Hair Loss Replacement – All You Need To Know About Androgenic Alopecia
You don't get hair replacement unless you have suffered from hair loss – at least not just yet. Perhaps the day will come when rather than go to the hairdresser’s or beauty shop, you could actually seek out a surgeon to surgically change you from chestnut haired to blonde, but today is not that day.
Today, hair replacement is used to treat various but not all forms of baldness. In that wise, you will do well to not just opt for the procedure before you have identified the type of hair loss you are suffering from.
Androgenic alopecia is also known as male pattern baldness. It is the most commonly found form of hair loss know to man, and it is characterized by the progressive hair thinning condition that occurs mostly in adult male humans, although it is also believed to be found in other species of mammalian. The primary cause of androgenic alopecia has been found embedded in genetic inheritance from a parent or ancestor. As such when someone in your family suffers from this type of baldness, the chances are that you will too.

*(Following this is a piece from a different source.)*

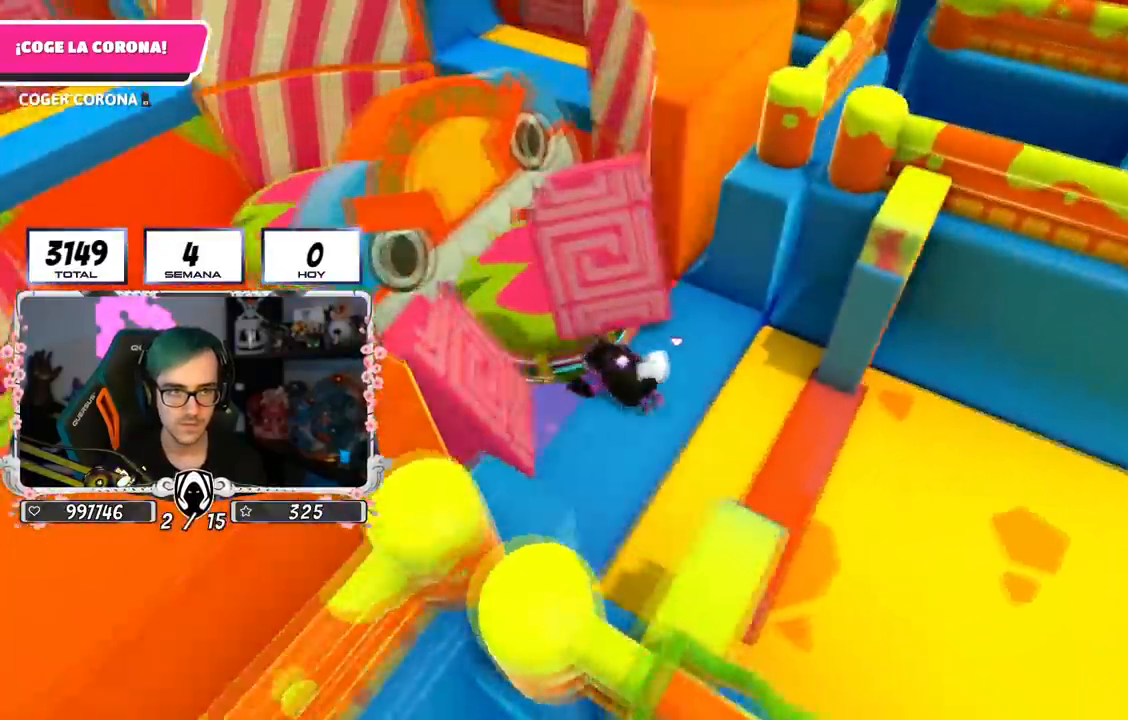
{"buttons": ["CROSS"], "left_stick": "up-left", "right_stick": "center", "events": [[50, "left_stick", "up-left"], [384, "CROSS", "down"]]}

Female pattern baldness is also called androgenetic alopecia or alopecia androgenetica. Typically, this is the female portion of the earlier defined form of baldness, and it is also believed to be hereditary in nature. It also begins with a thinning of the hair, especially in the frontal area, and gradually progresses to other parts of the head. There are instances in which all the hair on the head is lost this way, but in most cases, the hair loss progression ceases after a while.